Directions ▸ Copy the records below exactly, leaving out any pictures.

Recorded data Block Start

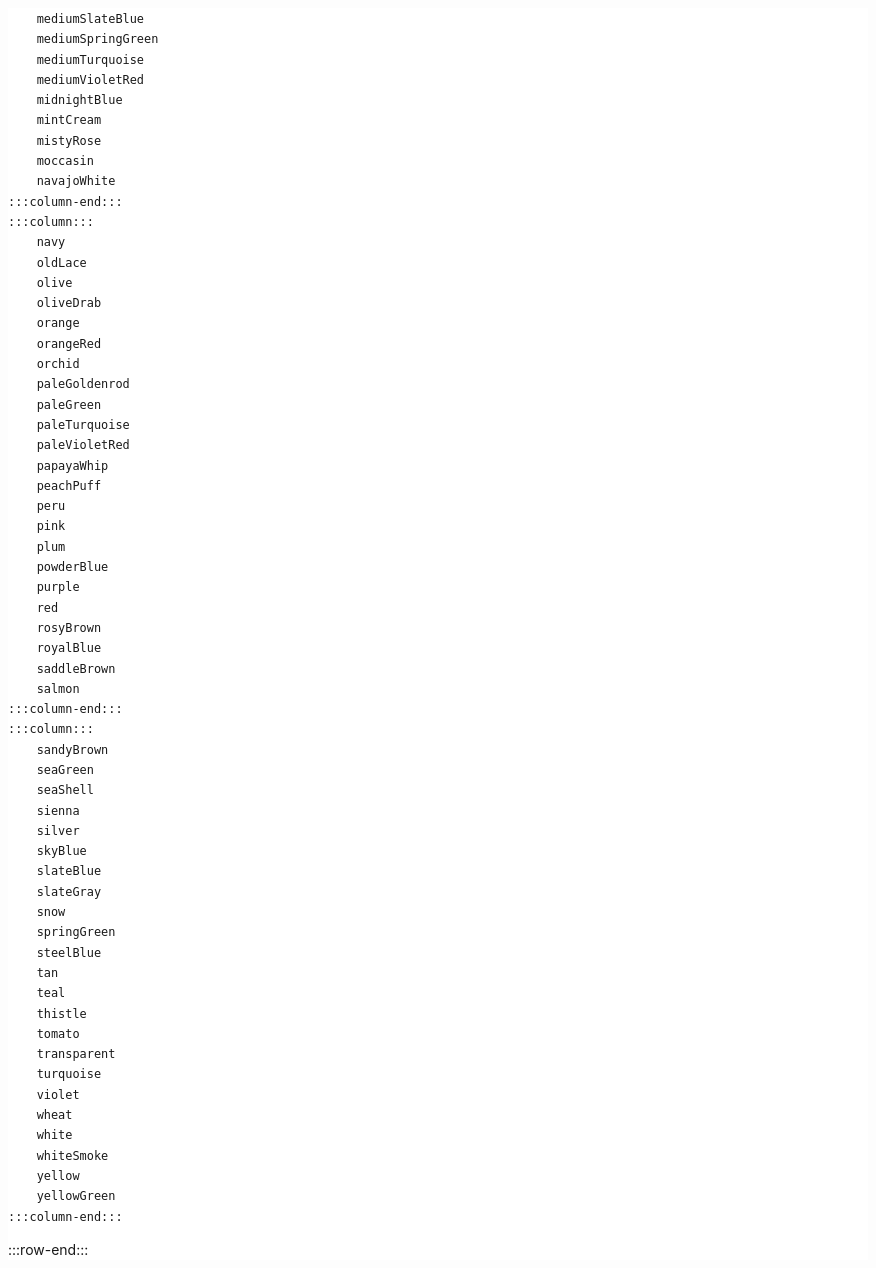         mediumSlateBlue  
        mediumSpringGreen  
        mediumTurquoise  
        mediumVioletRed  
        midnightBlue  
        mintCream  
        mistyRose  
        moccasin  
        navajoWhite  
    :::column-end:::
    :::column:::
        navy  
        oldLace  
        olive  
        oliveDrab  
        orange  
        orangeRed  
        orchid  
        paleGoldenrod  
        paleGreen  
        paleTurquoise  
        paleVioletRed  
        papayaWhip  
        peachPuff  
        peru  
        pink  
        plum  
        powderBlue  
        purple  
        red  
        rosyBrown  
        royalBlue  
        saddleBrown  
        salmon  
    :::column-end:::
    :::column:::
        sandyBrown  
        seaGreen  
        seaShell  
        sienna  
        silver  
        skyBlue  
        slateBlue  
        slateGray  
        snow  
        springGreen  
        steelBlue  
        tan  
        teal  
        thistle  
        tomato  
        transparent  
        turquoise  
        violet  
        wheat  
        white  
        whiteSmoke  
        yellow  
        yellowGreen  
    :::column-end:::
:::row-end:::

Recorded data Block End

Solution to the exercise ▸
         mediumSlateBlue  
        mediumSpringGreen  
        mediumTurquoise  
        mediumVioletRed  
        midnightBlue  
        mintCream  
        mistyRose  
        moccasin  
        navajoWhite  
    :::column-end:::
    :::column:::
        navy  
        oldLace  
        olive  
        oliveDrab  
        orange  
        orangeRed  
        orchid  
        paleGoldenrod  
        paleGreen  
        paleTurquoise  
        paleVioletRed  
        papayaWhip  
        peachPuff  
        peru  
        pink  
        plum  
        powderBlue  
        purple  
        red  
        rosyBrown  
        royalBlue  
        saddleBrown  
        salmon  
    :::column-end:::
    :::column:::
        sandyBrown  
        seaGreen  
        seaShell  
        sienna  
        silver  
        skyBlue  
        slateBlue  
        slateGray  
        snow  
        springGreen  
        steelBlue  
        tan  
        teal  
        thistle  
        tomato  
        transparent  
        turquoise  
        violet  
        wheat  
        white  
        whiteSmoke  
        yellow  
        yellowGreen  
    :::column-end:::
:::row-end:::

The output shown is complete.